## Job item
Write out every line of text in the records below verbatim, omitting the images.

Page images and their extracted text:

● ● ● ●

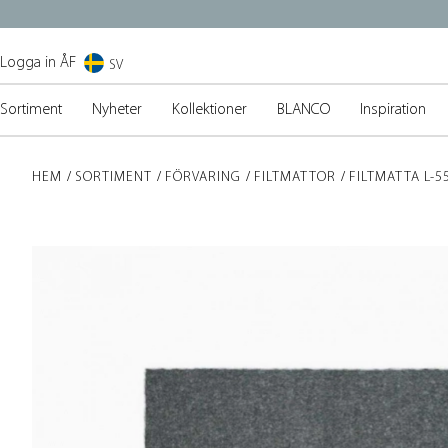
Logga in ÅF
SV
Sortiment
Nyheter
Kollektioner
BLANCO
Inspiration
HEM
SORTIMENT
FÖRVARING
FILTMATTOR
FILTMATTA L-5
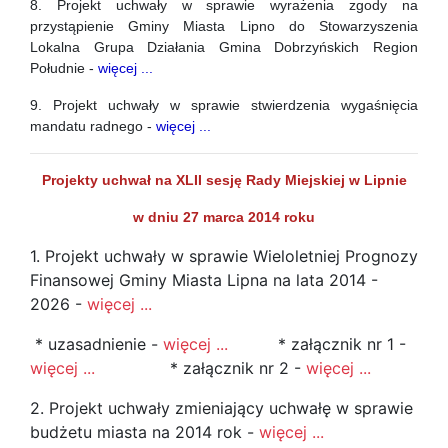
8. Projekt uchwały w sprawie wyrażenia zgody na
przystąpienie Gminy Miasta Lipno do Stowarzyszenia
Lokalna Grupa Działania Gmina Dobrzyńskich Region
Południe -
więcej ...
9. Projekt uchwały w sprawie stwierdzenia wygaśnięcia
mandatu radnego -
więcej ...
Projekty uchwał na XLII sesję Rady Miejskiej w Lipnie
w dniu 27 marca 2014 roku
1. Projekt uchwały w sprawie Wieloletniej Prognozy
Finansowej Gminy Miasta Lipna na lata 2014 -
2026 -
więcej ...
* uzasadnienie -
więcej ...
* załącznik nr 1 -
więcej ...
* załącznik nr 2 -
więcej ...
2. Projekt uchwały zmieniający uchwałę w sprawie
budżetu miasta na 2014 rok -
więcej ...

● ● ● ●

## Reply to the task
Logga in ÅF
SV
Sortiment
Nyheter
Kollektioner
BLANCO
Inspiration
HEM
SORTIMENT
FÖRVARING
FILTMATTOR
FILTMATTA L-5
8. Projekt uchwały w sprawie wyrażenia zgody na
przystąpienie Gminy Miasta Lipno do Stowarzyszenia
Lokalna Grupa Działania Gmina Dobrzyńskich Region
Południe -
więcej ...
9. Projekt uchwały w sprawie stwierdzenia wygaśnięcia
mandatu radnego -
więcej ...
Projekty uchwał na XLII sesję Rady Miejskiej w Lipnie
w dniu 27 marca 2014 roku
1. Projekt uchwały w sprawie Wieloletniej Prognozy
Finansowej Gminy Miasta Lipna na lata 2014 -
2026 -
więcej ...
* uzasadnienie -
więcej ...
* załącznik nr 1 -
więcej ...
* załącznik nr 2 -
więcej ...
2. Projekt uchwały zmieniający uchwałę w sprawie
budżetu miasta na 2014 rok -
więcej ...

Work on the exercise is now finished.